* Assignment: Only the lines below from the one containing "If false, Prometheus" to the one containing "server Ingress will" should be repeated, both included and unchanged.

━━━ Dataset content ━━━

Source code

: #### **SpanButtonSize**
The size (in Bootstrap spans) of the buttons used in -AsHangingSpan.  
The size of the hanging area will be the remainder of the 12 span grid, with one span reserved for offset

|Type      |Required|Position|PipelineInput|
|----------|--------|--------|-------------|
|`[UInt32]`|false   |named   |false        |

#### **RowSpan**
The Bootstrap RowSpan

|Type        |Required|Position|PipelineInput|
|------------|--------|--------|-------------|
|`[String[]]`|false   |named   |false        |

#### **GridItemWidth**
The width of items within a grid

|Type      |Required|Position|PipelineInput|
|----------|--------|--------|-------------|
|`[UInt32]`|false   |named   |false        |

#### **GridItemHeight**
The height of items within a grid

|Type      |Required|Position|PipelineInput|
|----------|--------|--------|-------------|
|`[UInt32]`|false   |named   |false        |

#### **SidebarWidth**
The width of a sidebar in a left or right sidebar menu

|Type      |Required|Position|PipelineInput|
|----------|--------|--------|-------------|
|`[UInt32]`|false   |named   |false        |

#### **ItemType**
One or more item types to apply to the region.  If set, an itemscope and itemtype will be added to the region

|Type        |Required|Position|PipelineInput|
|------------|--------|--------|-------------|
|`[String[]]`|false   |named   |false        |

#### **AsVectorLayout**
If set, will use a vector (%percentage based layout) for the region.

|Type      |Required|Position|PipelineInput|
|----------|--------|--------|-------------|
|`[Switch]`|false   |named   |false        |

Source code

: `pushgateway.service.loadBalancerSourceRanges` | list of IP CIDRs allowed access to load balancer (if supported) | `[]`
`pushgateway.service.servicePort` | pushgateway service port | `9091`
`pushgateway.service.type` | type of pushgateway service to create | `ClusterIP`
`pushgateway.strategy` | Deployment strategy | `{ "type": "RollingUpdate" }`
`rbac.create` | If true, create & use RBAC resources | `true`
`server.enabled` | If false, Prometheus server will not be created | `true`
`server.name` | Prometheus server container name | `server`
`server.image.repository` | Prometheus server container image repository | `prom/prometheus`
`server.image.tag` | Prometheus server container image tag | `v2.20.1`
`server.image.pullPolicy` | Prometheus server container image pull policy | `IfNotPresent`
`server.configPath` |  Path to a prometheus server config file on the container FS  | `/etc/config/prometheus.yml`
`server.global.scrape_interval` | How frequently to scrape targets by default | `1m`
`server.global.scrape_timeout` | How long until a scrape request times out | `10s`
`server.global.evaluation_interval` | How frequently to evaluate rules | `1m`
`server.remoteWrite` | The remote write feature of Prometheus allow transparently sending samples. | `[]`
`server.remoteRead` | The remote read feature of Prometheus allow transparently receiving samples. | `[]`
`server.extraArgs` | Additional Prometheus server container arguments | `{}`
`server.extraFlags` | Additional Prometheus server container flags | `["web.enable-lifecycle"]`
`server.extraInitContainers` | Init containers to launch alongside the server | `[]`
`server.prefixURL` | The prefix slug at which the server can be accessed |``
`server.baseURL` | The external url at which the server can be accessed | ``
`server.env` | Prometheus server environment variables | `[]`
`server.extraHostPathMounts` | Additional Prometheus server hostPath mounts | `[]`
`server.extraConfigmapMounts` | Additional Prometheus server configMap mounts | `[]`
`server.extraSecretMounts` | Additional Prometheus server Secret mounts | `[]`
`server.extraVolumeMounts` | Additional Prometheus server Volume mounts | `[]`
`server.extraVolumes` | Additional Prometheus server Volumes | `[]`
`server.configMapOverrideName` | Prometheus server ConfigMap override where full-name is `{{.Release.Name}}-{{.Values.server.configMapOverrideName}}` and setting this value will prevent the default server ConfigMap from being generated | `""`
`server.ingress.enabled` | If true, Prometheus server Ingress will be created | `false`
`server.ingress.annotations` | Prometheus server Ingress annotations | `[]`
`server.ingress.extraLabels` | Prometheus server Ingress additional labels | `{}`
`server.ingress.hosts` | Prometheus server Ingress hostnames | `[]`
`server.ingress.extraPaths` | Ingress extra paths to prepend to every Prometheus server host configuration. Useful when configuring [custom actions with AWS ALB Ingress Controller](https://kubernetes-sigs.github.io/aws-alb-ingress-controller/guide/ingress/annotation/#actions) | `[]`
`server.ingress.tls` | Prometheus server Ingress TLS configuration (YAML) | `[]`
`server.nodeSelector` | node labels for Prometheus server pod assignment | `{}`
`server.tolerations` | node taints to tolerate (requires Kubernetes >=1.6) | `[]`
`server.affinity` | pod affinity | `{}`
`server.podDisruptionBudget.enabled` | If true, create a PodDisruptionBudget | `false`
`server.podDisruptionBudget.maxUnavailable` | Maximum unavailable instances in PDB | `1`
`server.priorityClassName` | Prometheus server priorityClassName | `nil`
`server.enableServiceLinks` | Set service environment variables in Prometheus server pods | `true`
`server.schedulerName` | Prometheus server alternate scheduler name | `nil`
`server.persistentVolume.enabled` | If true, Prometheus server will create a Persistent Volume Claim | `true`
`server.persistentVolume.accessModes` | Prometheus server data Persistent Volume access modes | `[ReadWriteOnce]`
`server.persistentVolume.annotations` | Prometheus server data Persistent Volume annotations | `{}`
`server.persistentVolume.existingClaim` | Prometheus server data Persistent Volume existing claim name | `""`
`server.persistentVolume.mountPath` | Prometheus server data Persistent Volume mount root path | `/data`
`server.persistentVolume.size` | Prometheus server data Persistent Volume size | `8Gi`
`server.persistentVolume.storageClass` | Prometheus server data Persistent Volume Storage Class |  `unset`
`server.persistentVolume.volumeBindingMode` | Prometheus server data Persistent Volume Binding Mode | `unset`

━━━

* Your response:
`server.enabled` | If false, Prometheus server will not be created | `true`
`server.name` | Prometheus server container name | `server`
`server.image.repository` | Prometheus server container image repository | `prom/prometheus`
`server.image.tag` | Prometheus server container image tag | `v2.20.1`
`server.image.pullPolicy` | Prometheus server container image pull policy | `IfNotPresent`
`server.configPath` |  Path to a prometheus server config file on the container FS  | `/etc/config/prometheus.yml`
`server.global.scrape_interval` | How frequently to scrape targets by default | `1m`
`server.global.scrape_timeout` | How long until a scrape request times out | `10s`
`server.global.evaluation_interval` | How frequently to evaluate rules | `1m`
`server.remoteWrite` | The remote write feature of Prometheus allow transparently sending samples. | `[]`
`server.remoteRead` | The remote read feature of Prometheus allow transparently receiving samples. | `[]`
`server.extraArgs` | Additional Prometheus server container arguments | `{}`
`server.extraFlags` | Additional Prometheus server container flags | `["web.enable-lifecycle"]`
`server.extraInitContainers` | Init containers to launch alongside the server | `[]`
`server.prefixURL` | The prefix slug at which the server can be accessed |``
`server.baseURL` | The external url at which the server can be accessed | ``
`server.env` | Prometheus server environment variables | `[]`
`server.extraHostPathMounts` | Additional Prometheus server hostPath mounts | `[]`
`server.extraConfigmapMounts` | Additional Prometheus server configMap mounts | `[]`
`server.extraSecretMounts` | Additional Prometheus server Secret mounts | `[]`
`server.extraVolumeMounts` | Additional Prometheus server Volume mounts | `[]`
`server.extraVolumes` | Additional Prometheus server Volumes | `[]`
`server.configMapOverrideName` | Prometheus server ConfigMap override where full-name is `{{.Release.Name}}-{{.Values.server.configMapOverrideName}}` and setting this value will prevent the default server ConfigMap from being generated | `""`
`server.ingress.enabled` | If true, Prometheus server Ingress will be created | `false`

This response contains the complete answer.